Марья Дмитриевна перебирала про себя все обескураживавшие ее картинки жизни, и ее страдающее самолюбие гневно шептало ей: не все же тебе думать о рублях да копейках! Не все же силы тратить на домашние невзгоды и прорехи?! Той же самой жизнью, что опостылела тебе, послан в твою семью человек с широкой душой, с требовательным и ласковым умом; окажи ему полное доверие и прими его заботы и всю благодарную теплоту его слов; услышь и пойми, если можешь, все беспокойство его горячего сердца. И Марья Дмитриевна уже тихонько понимала, каков он, этот «рядовой» солдат, каков он на этом семипалатинском мелколюдье. Она благодарно и осчастливленно думала о нем, всегда ждала его и видела в нем знамение добра и благородства. А в часы уединенной грусти, когда никого не было дома, когда можно было до полного экстаза предаться размышлениям о собственных страхах и муках, о своих семейных печалях, она не стыдясь и даже с какой-то радостью, с каким-то особым удовольствием говорила себе: «Тут нужны слезы и только слезы…» — и эти слезы лились и лились из ее покрасневших глаз.

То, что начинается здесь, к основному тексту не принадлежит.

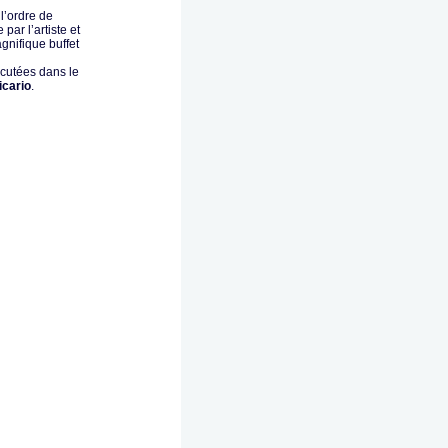
l’ordre de
par l’artiste et
gnifique buffet
écutées dans le
icario
.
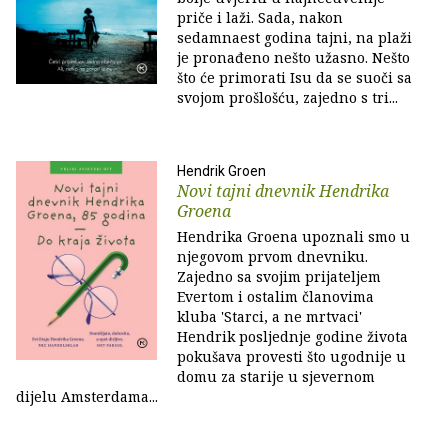
priče i laži. Sada, nakon
sedamnaest godina tajni, na plaži
je pronađeno nešto užasno. Nešto
što će primorati Isu da se suoči sa
svojom prošlošću, zajedno s tri...
Hendrik Groen
Novi tajni dnevnik Hendrika
Groena
Hendrika Groena upoznali smo u
njegovom prvom dnevniku.
Zajedno sa svojim prijateljem
Evertom i ostalim članovima
kluba 'Starci, a ne mrtvaci'
Hendrik posljednje godine života
pokušava provesti što ugodnije u
domu za starije u sjevernom
dijelu Amsterdama...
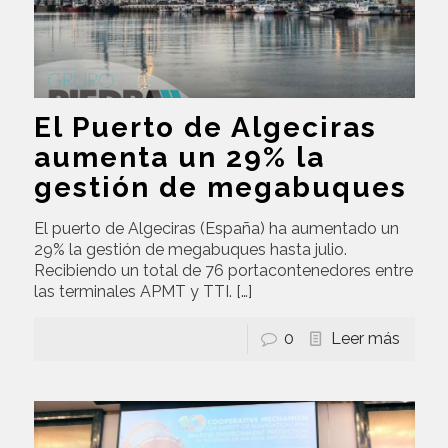
El Puerto de Algeciras
aumenta un 29% la
gestión de megabuques
El puerto de Algeciras (España) ha aumentado un
29% la gestión de megabuques hasta julio.
Recibiendo un total de 76 portacontenedores entre
las terminales APMT y TTI.
[…]
0
Leer más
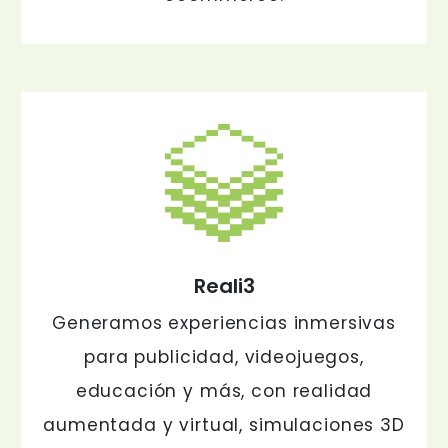
Reali3
Generamos experiencias inmersivas
para publicidad, videojuegos,
educación y más, con realidad
aumentada y virtual, simulaciones 3D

Весьма смутно и тревожно было и в чувствах Федора Михайловича. Казарменная субординация и разные «выправки» изнурили его вконец. Благо начальство делало ему всяческие угождения и льготы, а новый его ротный командир, капитан Гейбович, весьма благорасположенный к нему, даже освободил его от караулов, и он, чувствуя себя в таких обстоятельствах непременно в чем-то виноватым и кому-то обязанным, ускользал все же от наблюдений своего фельдфебеля и отдавался пространным суждениям о превратностях человеческого счастья и о собственных своих намерениях сегодняшнего дня. Разумеется, самые стремительные мысли неслись к Марье Дмитриевне. Кто она для него? — задавался уже не в первый раз щекотливый и тут же надламывавшийся вопрос. Неужели она, никак того не желая, доставила ему самую старую и общепризнанную радость на земле — любовь?! Неужели в косые лучи его жизни вдруг пробился этот новый свет, еще никогда им не виденный и даже ранее не представляемый? И что надо с этим светом делать? Как оборотиться и как поступить? Ведь без него жить уже было невозможно. А жить с ним — для этого Федору Михайловичу нужны были особые права. Голова его шла кругом.

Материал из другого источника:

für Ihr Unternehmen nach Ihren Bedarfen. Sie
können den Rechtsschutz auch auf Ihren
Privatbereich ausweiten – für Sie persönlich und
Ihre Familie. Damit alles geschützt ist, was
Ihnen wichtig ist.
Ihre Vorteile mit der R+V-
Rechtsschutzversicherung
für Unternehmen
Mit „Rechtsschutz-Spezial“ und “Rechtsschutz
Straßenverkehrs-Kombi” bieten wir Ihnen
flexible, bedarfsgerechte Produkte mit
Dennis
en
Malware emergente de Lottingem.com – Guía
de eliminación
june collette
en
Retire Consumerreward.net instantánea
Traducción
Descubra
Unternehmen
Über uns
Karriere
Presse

Сидя у себя за письменным столом, он, словно улавливая зарницы в ночной тьме, часто перебирал давнишние запасы памяти и задумывался над своими каторжными записками, которые намечал сделать большим сочинением о людях преступного мира, — меж тем умиленные мысли о Марье Дмитриевне перебивали внимание к старым клочкам бумаги, исписанным в крепости грязного городишка Омска. Воспоминания нестерпимо медленно ложились на новые и новые страницы. Среди ночи он отрывался от них и шагал из угла в угол по своей комнате и, забывая о прошлом, все расчислял свое настоящее, вдруг наполнившееся новым смятением и тоской. Перед ним никогда не исчезал гордый облик Марьи Дмитриевны — ее всегда оживленный взгляд, хоть и полный забот и тревог, ее светло-каштановые волосы, привычно и умело заплетенные, ее торопливая и настороженная речь, в которую он вслушивался до полнейшего самоотдания. И порой ему казалось, что ему и Марье Дмитриевне дана одна душа на двоих.